Optimizing over [-0.5,0.5] × [-1, 1] yields a maximum norm of 0.5
Optimizing over [0,0.5] × [-1, 1] yields a maximum norm of 0.4045084973145854
Optimizing over [-0.5, 0.5] × [-1, 1] using double cover yields a maximum norm of 1.5677659170876268e-10
Optimizing over [-1.0,1.0] × [-1, 1] yields a maximum norm of 1.0
Optimizing over [0,1.0] × [-1, 1] yields a maximum norm of 3.3333343259534044e-10
Optimizing over [-1.0, 1.0] × [-1, 1] using double cover yields a maximum norm of 3.9689496134087676e-10
Optimizing over [-2,2] × [-1, 1] yields a maximum norm of 2.0
Optimizing over [0,2] × [-1, 1] yields a maximum norm of 2.00000000025004
Optimizing over [-2, 2] × [-1, 1] using double cover yields a maximum norm of 9.771419229309686e-10

I guess my question now is: is this (= the double cover way) the recommended way to proceed, or is there a better way to tackle such problems?
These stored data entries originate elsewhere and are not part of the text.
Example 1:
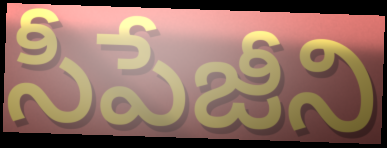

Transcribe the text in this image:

సీపేజీని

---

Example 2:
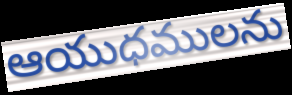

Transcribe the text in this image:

ఆయుధములను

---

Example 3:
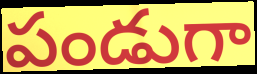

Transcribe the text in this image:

పండుగా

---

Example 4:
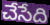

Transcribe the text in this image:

చేసేది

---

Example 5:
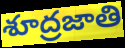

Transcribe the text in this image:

శూద్రజాతి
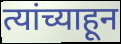
त्यांच्याहून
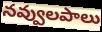
నవ్వులపాలు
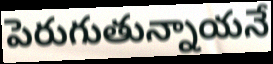
పెరుగుతున్నాయనే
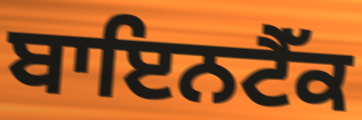
ਬਾਇਨਟੈੱਕ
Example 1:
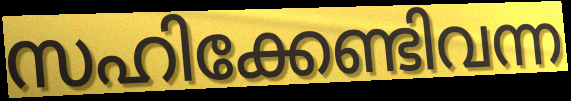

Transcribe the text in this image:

സഹിക്കേണ്ടിവന്ന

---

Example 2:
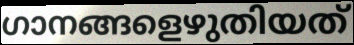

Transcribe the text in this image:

ഗാനങ്ങളെഴുതിയത്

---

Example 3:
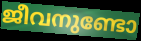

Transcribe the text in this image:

ജീവനുണ്ടോ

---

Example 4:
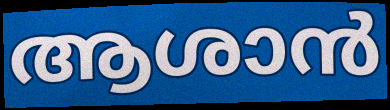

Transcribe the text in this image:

ആശാൻ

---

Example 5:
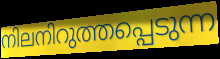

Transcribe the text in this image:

നിലനിറുത്തപ്പെടുന്ന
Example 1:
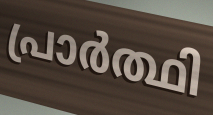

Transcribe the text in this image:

പ്രാർത്ഥി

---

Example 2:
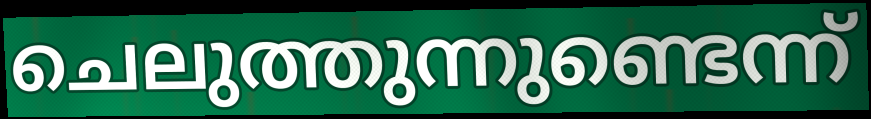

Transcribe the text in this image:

ചെലുത്തുന്നുണ്ടെന്ന്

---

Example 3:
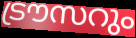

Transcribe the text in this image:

ട്രൗസറും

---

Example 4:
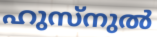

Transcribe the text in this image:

ഹുസ്നുൽ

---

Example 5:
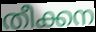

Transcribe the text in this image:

തീക്കന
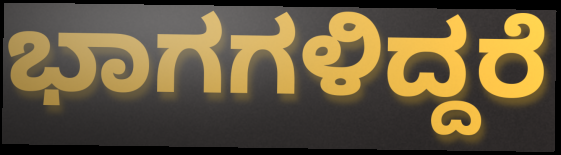
ಭಾಗಗಳಿದ್ದರೆ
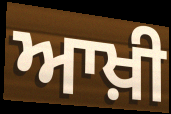
ਆਖ਼ੀ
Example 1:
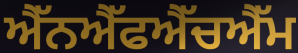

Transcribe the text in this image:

ਐੱਨਐੱਫਐੱਚਐੱਮ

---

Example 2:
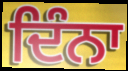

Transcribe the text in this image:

ਦਿੰਨਾ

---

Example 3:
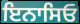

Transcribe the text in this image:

ਇਨਾਸਿਓ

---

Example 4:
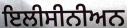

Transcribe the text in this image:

ਇਲੀਸੀਨੀਅਨ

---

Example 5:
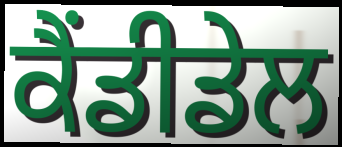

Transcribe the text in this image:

ਕੈਂਡੀਡੇਲ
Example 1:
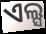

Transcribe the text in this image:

ଏଲ୍ସ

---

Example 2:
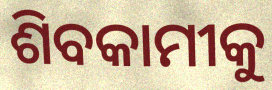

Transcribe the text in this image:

ଶିବକାମୀକୁ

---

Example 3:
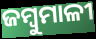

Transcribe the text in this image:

ଜମ୍ବୁମାଳୀ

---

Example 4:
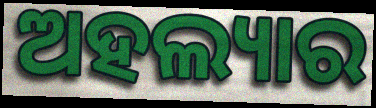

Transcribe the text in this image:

ଅହଲ୍ୟାର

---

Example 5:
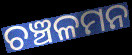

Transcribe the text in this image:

ଚଞ୍ଚଳମନ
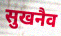
सुखनैव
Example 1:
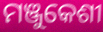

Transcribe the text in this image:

ମଞ୍ଜୁକେଶୀ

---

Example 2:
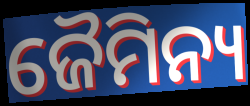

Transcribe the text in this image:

ଜୈମିନ୍ୟ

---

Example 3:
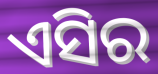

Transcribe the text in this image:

ଏସିର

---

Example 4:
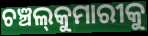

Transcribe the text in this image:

ଚଞ୍ଚଲ୍‍କୁମାରୀକୁ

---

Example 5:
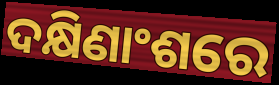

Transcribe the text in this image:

ଦକ୍ଷିଣାଂଶରେ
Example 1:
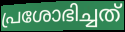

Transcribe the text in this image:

പ്രശോഭിച്ചത്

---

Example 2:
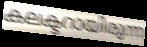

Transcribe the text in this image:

കലക്ടറായിരുന്ന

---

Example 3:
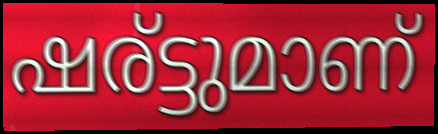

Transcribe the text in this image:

ഷര്ട്ടുമാണ്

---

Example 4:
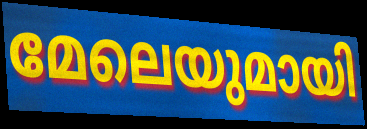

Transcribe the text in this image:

മേലെയുമായി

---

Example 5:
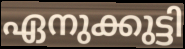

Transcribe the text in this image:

ഏനുക്കുട്ടി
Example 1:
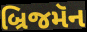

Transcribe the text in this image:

બ્રિજમૅન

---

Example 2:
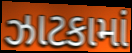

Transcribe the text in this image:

ઝાટકામાં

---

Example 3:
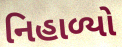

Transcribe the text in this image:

નિહાળ્યો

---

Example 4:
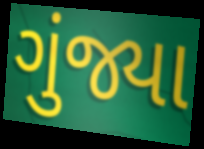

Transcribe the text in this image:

ગુંજ્યા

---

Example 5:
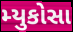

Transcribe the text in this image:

મ્યુકોસા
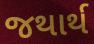
જથાર્થ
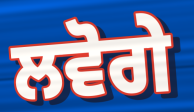
ਲਵੋਗੇ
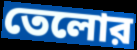
তেলোর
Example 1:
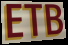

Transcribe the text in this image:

ETB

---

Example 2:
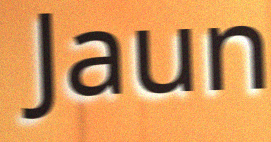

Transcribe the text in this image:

Jaun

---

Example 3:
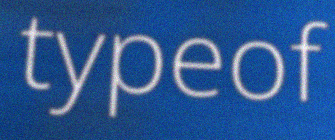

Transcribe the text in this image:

typeof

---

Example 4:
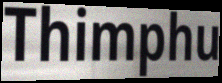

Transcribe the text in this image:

Thimphu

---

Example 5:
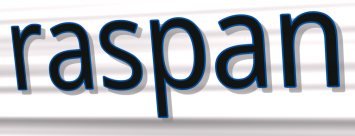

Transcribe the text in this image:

raspan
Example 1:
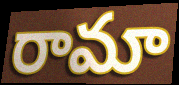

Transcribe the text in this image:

రామా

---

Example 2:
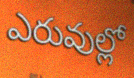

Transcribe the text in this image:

ఎరువుల్లో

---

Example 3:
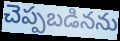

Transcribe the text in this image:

చెప్పబడినను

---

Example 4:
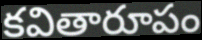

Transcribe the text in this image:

కవితారూపం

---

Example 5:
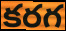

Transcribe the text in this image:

కరగ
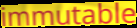
immutable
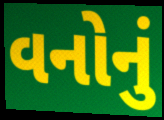
વનોનું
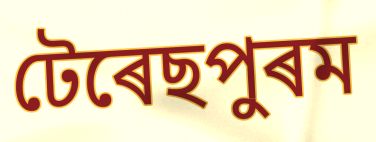
টেৰেছপুৰম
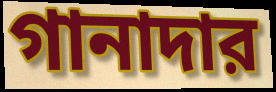
গানাদার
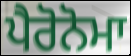
ਪੈਰੋਨੋਮਾ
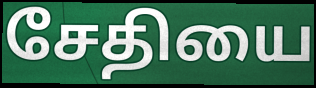
சேதியை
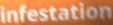
infestation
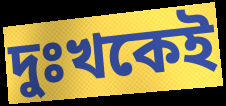
দুঃখকেই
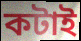
কটাই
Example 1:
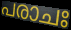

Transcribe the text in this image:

പരാചഃ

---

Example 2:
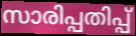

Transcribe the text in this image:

സാരിപ്പതിപ്പ്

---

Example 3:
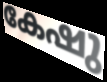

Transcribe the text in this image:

കേഷു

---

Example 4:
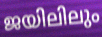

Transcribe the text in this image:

ജയിലിലും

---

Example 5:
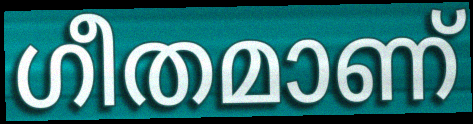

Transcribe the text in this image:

ഗീതമാണ്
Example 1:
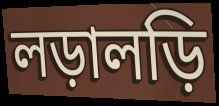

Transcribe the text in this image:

লড়ালড়ি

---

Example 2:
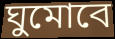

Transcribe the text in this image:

What I don’t like too much about the current approach is that it effectively doubles the domain over which we’re looking, which may increase the computational cost.

4

You are using an algorithm (BFGS) that implicitly assumes that the function is not only differentiable, but twice differentiable, so all bets are off if you give it a non-differentiable function. (In my experience, BFGS algorithms are especially fragile to non-differentiability or errors in the gradient.)

When doing any kind of local optimization, you usually want to try very hard to ensure that your functions are differentiable (even if you are employing algorithms that don’t explicitly require a gradient).
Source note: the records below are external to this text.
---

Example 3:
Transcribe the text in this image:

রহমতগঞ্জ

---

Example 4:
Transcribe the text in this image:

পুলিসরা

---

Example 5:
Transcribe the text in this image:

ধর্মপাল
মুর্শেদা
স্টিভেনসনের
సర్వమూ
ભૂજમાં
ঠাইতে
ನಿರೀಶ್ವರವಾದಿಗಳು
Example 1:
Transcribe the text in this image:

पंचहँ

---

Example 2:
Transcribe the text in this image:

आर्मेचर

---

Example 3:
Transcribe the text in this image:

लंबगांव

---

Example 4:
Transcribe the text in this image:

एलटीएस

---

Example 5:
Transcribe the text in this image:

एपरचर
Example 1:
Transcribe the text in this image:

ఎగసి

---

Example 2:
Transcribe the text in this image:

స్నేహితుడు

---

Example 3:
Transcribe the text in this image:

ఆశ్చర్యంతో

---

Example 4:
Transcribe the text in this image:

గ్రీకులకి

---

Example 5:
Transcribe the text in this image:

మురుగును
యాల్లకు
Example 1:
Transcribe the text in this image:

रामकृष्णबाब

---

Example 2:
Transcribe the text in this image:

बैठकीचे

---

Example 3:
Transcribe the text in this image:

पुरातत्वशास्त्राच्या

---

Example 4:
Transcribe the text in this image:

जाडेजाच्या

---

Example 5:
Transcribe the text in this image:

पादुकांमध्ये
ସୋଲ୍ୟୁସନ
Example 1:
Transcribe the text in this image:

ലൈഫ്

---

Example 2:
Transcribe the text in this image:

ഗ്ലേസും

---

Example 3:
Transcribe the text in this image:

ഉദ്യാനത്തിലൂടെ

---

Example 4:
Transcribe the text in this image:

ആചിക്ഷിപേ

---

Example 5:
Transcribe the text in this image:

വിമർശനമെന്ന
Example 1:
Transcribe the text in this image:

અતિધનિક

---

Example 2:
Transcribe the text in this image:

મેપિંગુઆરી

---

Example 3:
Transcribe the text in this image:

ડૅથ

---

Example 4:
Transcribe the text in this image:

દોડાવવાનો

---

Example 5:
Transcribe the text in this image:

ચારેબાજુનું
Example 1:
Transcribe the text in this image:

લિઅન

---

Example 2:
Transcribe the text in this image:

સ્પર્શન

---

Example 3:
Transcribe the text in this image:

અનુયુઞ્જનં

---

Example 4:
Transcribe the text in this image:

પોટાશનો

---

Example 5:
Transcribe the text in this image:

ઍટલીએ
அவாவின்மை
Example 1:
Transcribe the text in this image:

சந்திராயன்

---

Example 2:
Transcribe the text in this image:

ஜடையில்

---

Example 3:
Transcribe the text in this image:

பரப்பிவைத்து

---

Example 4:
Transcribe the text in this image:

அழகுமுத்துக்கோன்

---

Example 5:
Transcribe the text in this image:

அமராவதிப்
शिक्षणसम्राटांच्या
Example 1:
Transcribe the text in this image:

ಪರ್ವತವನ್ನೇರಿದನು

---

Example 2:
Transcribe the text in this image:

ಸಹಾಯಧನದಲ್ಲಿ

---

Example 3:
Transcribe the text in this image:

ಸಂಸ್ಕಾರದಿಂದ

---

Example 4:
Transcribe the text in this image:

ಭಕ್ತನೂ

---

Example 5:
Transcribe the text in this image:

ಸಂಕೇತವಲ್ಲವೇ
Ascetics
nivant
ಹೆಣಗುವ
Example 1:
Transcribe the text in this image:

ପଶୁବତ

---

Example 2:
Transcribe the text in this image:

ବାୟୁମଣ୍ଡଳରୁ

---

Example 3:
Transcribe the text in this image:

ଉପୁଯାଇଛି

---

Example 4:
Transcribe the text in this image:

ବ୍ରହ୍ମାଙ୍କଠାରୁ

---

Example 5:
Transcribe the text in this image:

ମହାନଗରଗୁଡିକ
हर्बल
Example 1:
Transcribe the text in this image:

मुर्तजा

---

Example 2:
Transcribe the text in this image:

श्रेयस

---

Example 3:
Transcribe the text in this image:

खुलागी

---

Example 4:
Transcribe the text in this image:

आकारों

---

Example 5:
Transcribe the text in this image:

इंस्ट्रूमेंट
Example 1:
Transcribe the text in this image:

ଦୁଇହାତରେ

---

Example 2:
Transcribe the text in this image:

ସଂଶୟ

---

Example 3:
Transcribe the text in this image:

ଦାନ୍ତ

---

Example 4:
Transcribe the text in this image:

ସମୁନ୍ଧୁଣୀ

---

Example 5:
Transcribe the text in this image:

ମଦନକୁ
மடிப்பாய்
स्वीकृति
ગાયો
On a separate note: Here, you are constraining \theta \in [-\pi, \pi]. I wouldn’t do this — the problem is that, by bounding \theta, you can get artificially trapped in a local minimum at the boundary.
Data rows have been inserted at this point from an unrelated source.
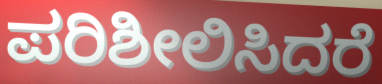
ಪರಿಶೀಲಿಸಿದರೆ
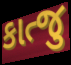
કાત્જુ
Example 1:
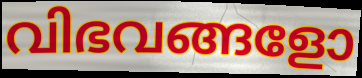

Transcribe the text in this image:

വിഭവങ്ങളോ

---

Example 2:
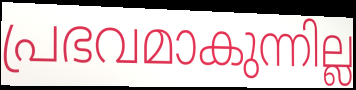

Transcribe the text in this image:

പ്രഭവമാകുന്നില്ല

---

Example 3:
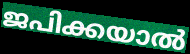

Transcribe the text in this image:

ജപിക്കയാൽ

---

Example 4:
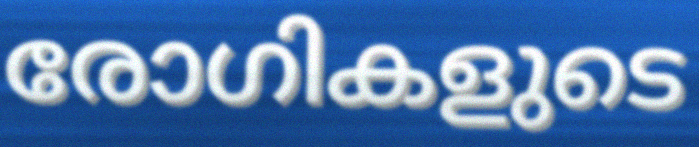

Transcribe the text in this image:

രോഗികളുടെ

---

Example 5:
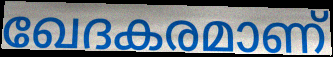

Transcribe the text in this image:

ഖേദകരമാണ്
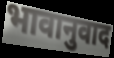
भावानुवाद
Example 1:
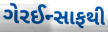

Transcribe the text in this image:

ગેરઈન્સાફથી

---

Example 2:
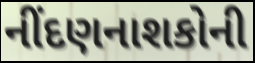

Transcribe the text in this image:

નીંદણનાશકોની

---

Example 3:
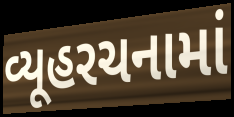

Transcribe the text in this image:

વ્યૂહરચનામાં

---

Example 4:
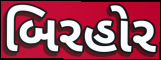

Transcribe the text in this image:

બિરહોર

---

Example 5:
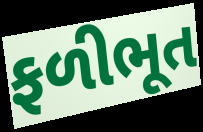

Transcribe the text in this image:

ફળીભૂત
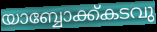
യാബ്ബോക്ക്കടവു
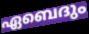
ഏബെദും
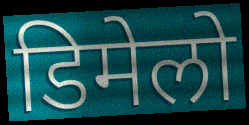
डिमेलो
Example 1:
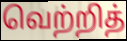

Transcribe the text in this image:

வெற்றித்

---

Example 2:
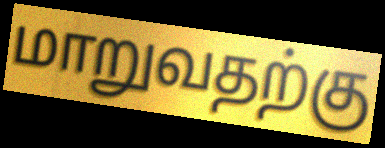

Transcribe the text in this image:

மாறுவதற்கு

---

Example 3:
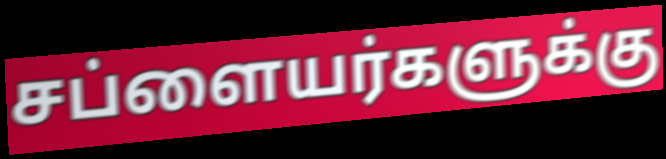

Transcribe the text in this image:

சப்ளையர்களுக்கு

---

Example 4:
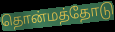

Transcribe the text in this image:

தொன்மத்தோடு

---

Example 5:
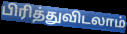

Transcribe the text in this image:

பிரித்துவிடலாம்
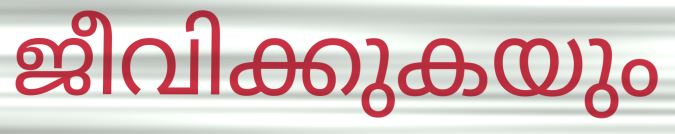
ജീവിക്കുകയും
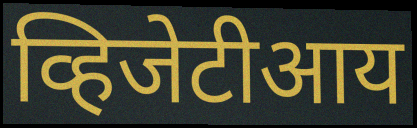
व्हिजेटीआय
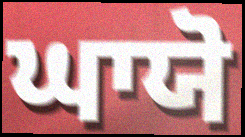
ਘਾਯੋ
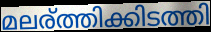
മലര്ത്തിക്കിടത്തി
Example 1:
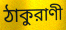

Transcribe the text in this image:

ঠাকুরাণী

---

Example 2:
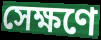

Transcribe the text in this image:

সেক্ষণে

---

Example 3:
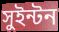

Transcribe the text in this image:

সুইন্টন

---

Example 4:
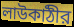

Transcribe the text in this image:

লাউকাঠীর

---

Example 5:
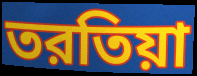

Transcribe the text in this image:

তরতিয়া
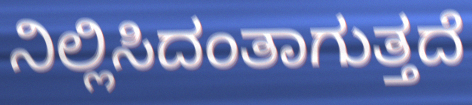
ನಿಲ್ಲಿಸಿದಂತಾಗುತ್ತದೆ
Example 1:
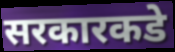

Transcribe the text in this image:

सरकारकडे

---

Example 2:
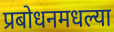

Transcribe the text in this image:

प्रबोधनमधल्या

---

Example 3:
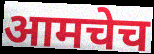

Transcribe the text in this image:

आमचेच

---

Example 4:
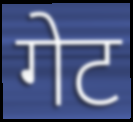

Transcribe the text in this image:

गेट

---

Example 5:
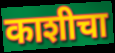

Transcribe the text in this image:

काशीचा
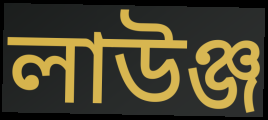
লাউঞ্জ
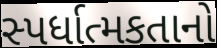
સ્પર્ધાત્મકતાનો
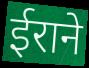
ईराने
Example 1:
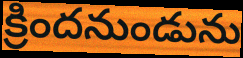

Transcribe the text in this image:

క్రిందనుండును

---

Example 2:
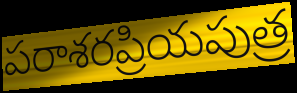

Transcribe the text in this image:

పరాశరప్రియపుత్ర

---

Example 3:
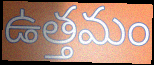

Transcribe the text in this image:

ఉత్తమం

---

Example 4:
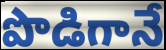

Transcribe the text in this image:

పొడిగానే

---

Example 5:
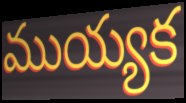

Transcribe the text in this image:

ముయ్యక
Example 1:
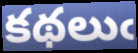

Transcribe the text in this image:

కథలుఁ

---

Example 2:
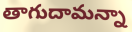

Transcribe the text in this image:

తాగుదామన్నా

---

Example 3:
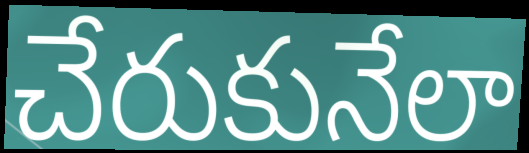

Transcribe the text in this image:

చేరుకునేలా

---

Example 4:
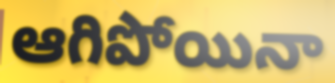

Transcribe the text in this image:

ఆగిపోయినా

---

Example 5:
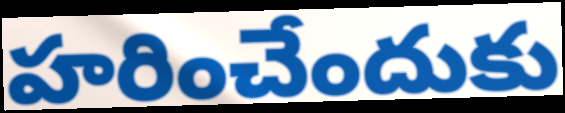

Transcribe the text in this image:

హరించేందుకు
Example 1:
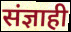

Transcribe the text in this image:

संज्ञाही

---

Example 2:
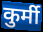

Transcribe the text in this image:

कुर्मी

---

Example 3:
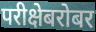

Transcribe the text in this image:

परीक्षेबरोबर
I would suggest making \theta unbounded (or at least increasing the \theta domain to [-2\pi, +2\pi] and using a starting point \in [-\pi, \pi]). You can always wrap \theta back into whatever range you want at the end.

In local optimization algorithms like BFGS, the size of the domain doesn’t directly affect computational cost. It’s essentially just going (roughly) downhill from your starting point, not doing an exhaustive search of the domain.

Second, if you are optimizing in polar coordinates, I’m not sure why restricting the radius to be nonnegative would be a problem. You can still have smooth descent paths that pass arbitrarily close to the origin while keeping the radius nonnegative. (That is, there should be no artificial local minima created by an r \ge 0 constraint.)

Regardless, you do have to be generally cautious of coordinate singularities at the origin, especially if you aren’t using analytical derivatives (either manually or via AD).